Klein, aber schlagkräftig: Im Oelder Unternehmen Loddenkemper Raumsysteme, rechts Inhaber und VdDW-Vorstand Markus Wiemann, traf sich der Vorstand des Verbands der Deutschen Wohnmöbelindustrie (Herford) zum Gedankenaustausch (Foto: VdDW).

Verband der Deutschen Wohnmöbelindustrie e.V.

Neue Strukturen im Fokus - Gewichtige Vorstandssitzung des Wohnmöbelverbands

Der Vorstand der Deutschen Wohnmöbelindustrie e.V. traf sich am 18. Juni zu seiner Frühsommer-Sitzung in der Ausstellung des Oelder Traditionshauses Loddenkemper Raumsysteme GmbH & Co. KG. Hier hieß Inhaber Markus Wiemann die angereisten Unternehmensvertreter des zahlenmäßig kleinsten Vorstands der Bundesfachverbände der Möbelindustrie sowie Verbandsvertreter willkommen. Neben dem Geschäftsbericht und verschiedenen Rechtsfragen stand die kommende Organisationsstruktur der Verbandslandschaft der Möbelbranche im Fokus des Austauschs.

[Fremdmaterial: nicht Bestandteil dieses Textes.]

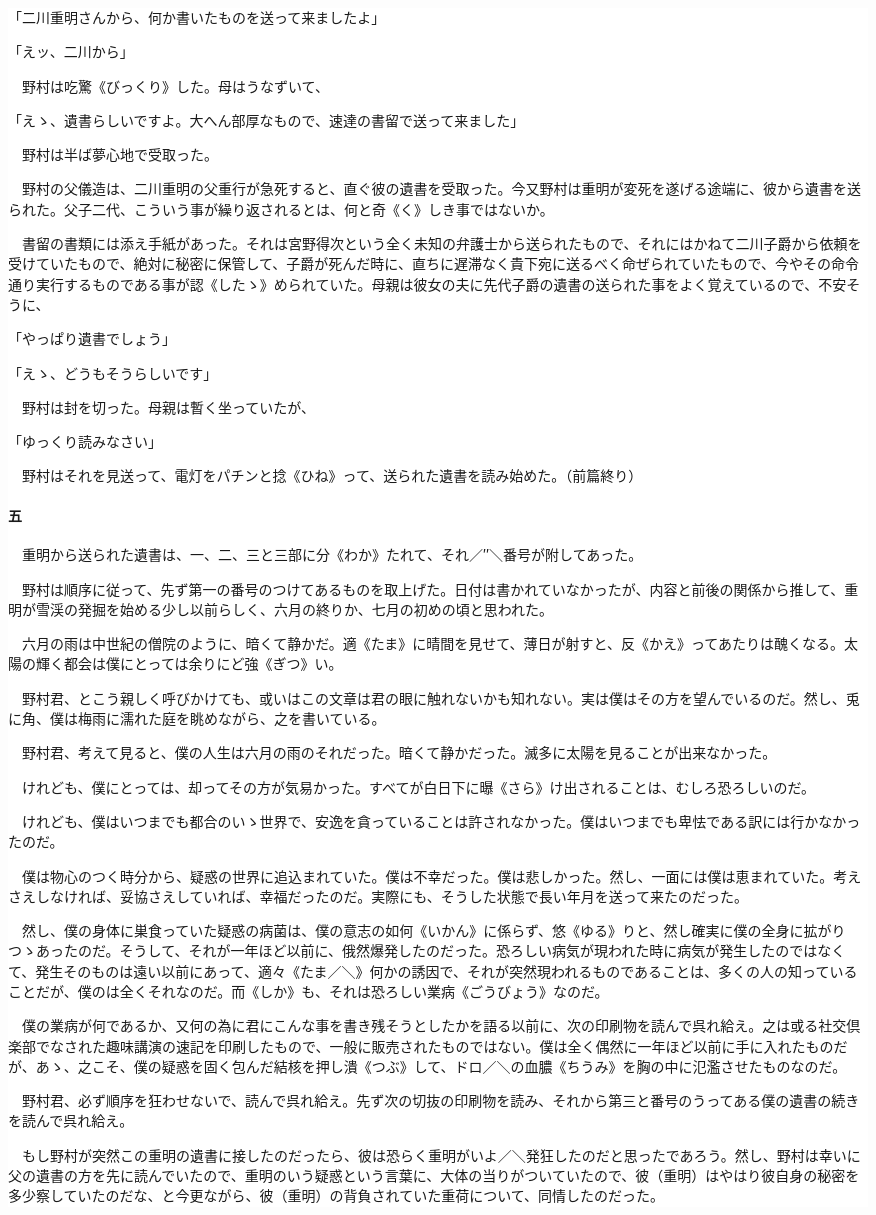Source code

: 「二川重明さんから、何か書いたものを送って来ましたよ」

「えッ、二川から」

　野村は吃驚《びっくり》した。母はうなずいて、

「えゝ、遺書らしいですよ。大へん部厚なもので、速達の書留で送って来ました」

　野村は半ば夢心地で受取った。

　野村の父儀造は、二川重明の父重行が急死すると、直ぐ彼の遺書を受取った。今又野村は重明が変死を遂げる途端に、彼から遺書を送られた。父子二代、こういう事が繰り返されるとは、何と奇《く》しき事ではないか。

　書留の書類には添え手紙があった。それは宮野得次という全く未知の弁護士から送られたもので、それにはかねて二川子爵から依頼を受けていたもので、絶対に秘密に保管して、子爵が死んだ時に、直ちに遅滞なく貴下宛に送るべく命ぜられていたもので、今やその命令通り実行するものである事が認《したゝ》められていた。母親は彼女の夫に先代子爵の遺書の送られた事をよく覚えているので、不安そうに、

「やっぱり遺書でしょう」

「えゝ、どうもそうらしいです」

　野村は封を切った。母親は暫く坐っていたが、

「ゆっくり読みなさい」

　野村はそれを見送って、電灯をパチンと捻《ひね》って、送られた遺書を読み始めた。（前篇終り）





#### 五




　重明から送られた遺書は、一、二、三と三部に分《わか》たれて、それ／″＼番号が附してあった。

　野村は順序に従って、先ず第一の番号のつけてあるものを取上げた。日付は書かれていなかったが、内容と前後の関係から推して、重明が雪渓の発掘を始める少し以前らしく、六月の終りか、七月の初めの頃と思われた。




　六月の雨は中世紀の僧院のように、暗くて静かだ。適《たま》に晴間を見せて、薄日が射すと、反《かえ》ってあたりは醜くなる。太陽の輝く都会は僕にとっては余りにど強《ぎつ》い。

　野村君、とこう親しく呼びかけても、或いはこの文章は君の眼に触れないかも知れない。実は僕はその方を望んでいるのだ。然し、兎に角、僕は梅雨に濡れた庭を眺めながら、之を書いている。

　野村君、考えて見ると、僕の人生は六月の雨のそれだった。暗くて静かだった。滅多に太陽を見ることが出来なかった。

　けれども、僕にとっては、却ってその方が気易かった。すべてが白日下に曝《さら》け出されることは、むしろ恐ろしいのだ。

　けれども、僕はいつまでも都合のいゝ世界で、安逸を貪っていることは許されなかった。僕はいつまでも卑怯である訳には行かなかったのだ。

　僕は物心のつく時分から、疑惑の世界に追込まれていた。僕は不幸だった。僕は悲しかった。然し、一面には僕は恵まれていた。考えさえしなければ、妥協さえしていれば、幸福だったのだ。実際にも、そうした状態で長い年月を送って来たのだった。

　然し、僕の身体に巣食っていた疑惑の病菌は、僕の意志の如何《いかん》に係らず、悠《ゆる》りと、然し確実に僕の全身に拡がりつゝあったのだ。そうして、それが一年ほど以前に、俄然爆発したのだった。恐ろしい病気が現われた時に病気が発生したのではなくて、発生そのものは遠い以前にあって、適々《たま／＼》何かの誘因で、それが突然現われるものであることは、多くの人の知っていることだが、僕のは全くそれなのだ。而《しか》も、それは恐ろしい業病《ごうびょう》なのだ。

　僕の業病が何であるか、又何の為に君にこんな事を書き残そうとしたかを語る以前に、次の印刷物を読んで呉れ給え。之は或る社交倶楽部でなされた趣味講演の速記を印刷したもので、一般に販売されたものではない。僕は全く偶然に一年ほど以前に手に入れたものだが、あゝ、之こそ、僕の疑惑を固く包んだ結核を押し潰《つぶ》して、ドロ／＼の血膿《ちうみ》を胸の中に氾濫させたものなのだ。

　野村君、必ず順序を狂わせないで、読んで呉れ給え。先ず次の切抜の印刷物を読み、それから第三と番号のうってある僕の遺書の続きを読んで呉れ給え。





　もし野村が突然この重明の遺書に接したのだったら、彼は恐らく重明がいよ／＼発狂したのだと思ったであろう。然し、野村は幸いに父の遺書の方を先に読んでいたので、重明のいう疑惑という言葉に、大体の当りがついていたので、彼（重明）はやはり彼自身の秘密を多少察していたのだな、と今更ながら、彼（重明）の背負されていた重荷について、同情したのだった。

Jan Kurth, Geschäftsführer des VDM e.V. (Bad Honnef), ließ es sich nicht nehmen, wie bereits auf der Vorstandssitzung der Küchenmöbelindustrie für eine neue Verbandsstruktur zu werben. Unterstützt von Dr. Heumann lief er bei der Vorstellung des nunmehr schlüssigen Gesamtkonzepts augenscheinlich „offene Türen“ auf Unternehmerseite ein. Denn zentraler Punkt aller Überlegungen sei die schnellere und effizientere Nutzung der vorhandenen, in Bälde neu ausgerichteten Strukturen, Kapazitäten sowie Mitarbeiter bzw. Mitarbeiterinnen, so Kurth.

Er berichtete weiterhin zum Arbeitskreis Export des VDM und rief zu einer regen Beteiligung auf. Hierbei stehe die Unterstützung bei der Markterschließung von Skandinavien, Russland, China sowie USA bzw. Kanada im Brennpunkt. Besondere Aufmerksamkeit erregte das gemeinsam von VDM und DGM entwickelte Projekt „Made in Germany“, das Regeln und Zertifikate für die Auszeichnung originär in Deutschland hergestellter Möbel erarbeiten will.

Im Geschäftsbericht von VdDW-Chef Dr. Lucas Heumann stand die Analyse der wirtschaftlichen Situation im Fokus. Obwohl die amtliche Statistik in Bezug auf Wohnmöbel mit gewissen systemischen Unsicherheitsfaktoren behaftet ist – nur 30 Prozent der erfassten Zahlenwerte kommen aus Unternehmen der Wohnmöbelindustrie im engeren Sinn – sei doch insgesamt eine spürbare Konjunkturabkühlung zu vermerken. Was auch von den Auftragseingangsstatistiken des VdDW weitgehend bestätigt werde, so Dr. Heumann weiter. Trotzdem, dies bliebe festzuhalten, sei die artikulierte Stimmung offenbar schlechter als die statistischen Kennwerte.

Unter dem Gesichtspunkt „Statistik“ informierte Dr. Heumann zu der Vielzahl inzwischen verfügbarer und auswertbarer Zahlenreihen, die von der Herforder Verbändegemeinschaft erhoben werden. Die Vorstände berieten daher unter anderem die tiefergehende Analyse erfasster Reklamationszahlen, um punktgenauer und schneller im Interesse des Handels und der Verbraucher reagieren zu können. Hierzu werden in Kürze unter VdDW-Regie Beratungen stattfinden.
Auch Fragen zur DSGVO, der Arbeit des neuen Arbeitskreises Unternehmensjuristen oder der im kommenden Jahr fälligen Neugestaltung zur Entsorgung von Transportverpackungen stießen auf großes Interesse im Vorstand. Einen großen Teil der Sitzung nahmen schließlich juristische Fragestellungen ein, die in ihrer Tragweite immer umfassender zu werden scheinen. Insbesondere AGB-rechtliche Verfahren standen im Mittelpunkt des Meinungsaustauschs.

Nach einer intensiven Diskussion zur kommenden imm cologne schloss die Sitzung mit der einstimmigen Bestätigung des Haushaltabschlusses für 2018 sowie der finanziellen Planung 2019 für den Wohnmöbelverband. Als nächster Termin für die VdDW-Herbstsitzung wurde der 6. November festgelegt.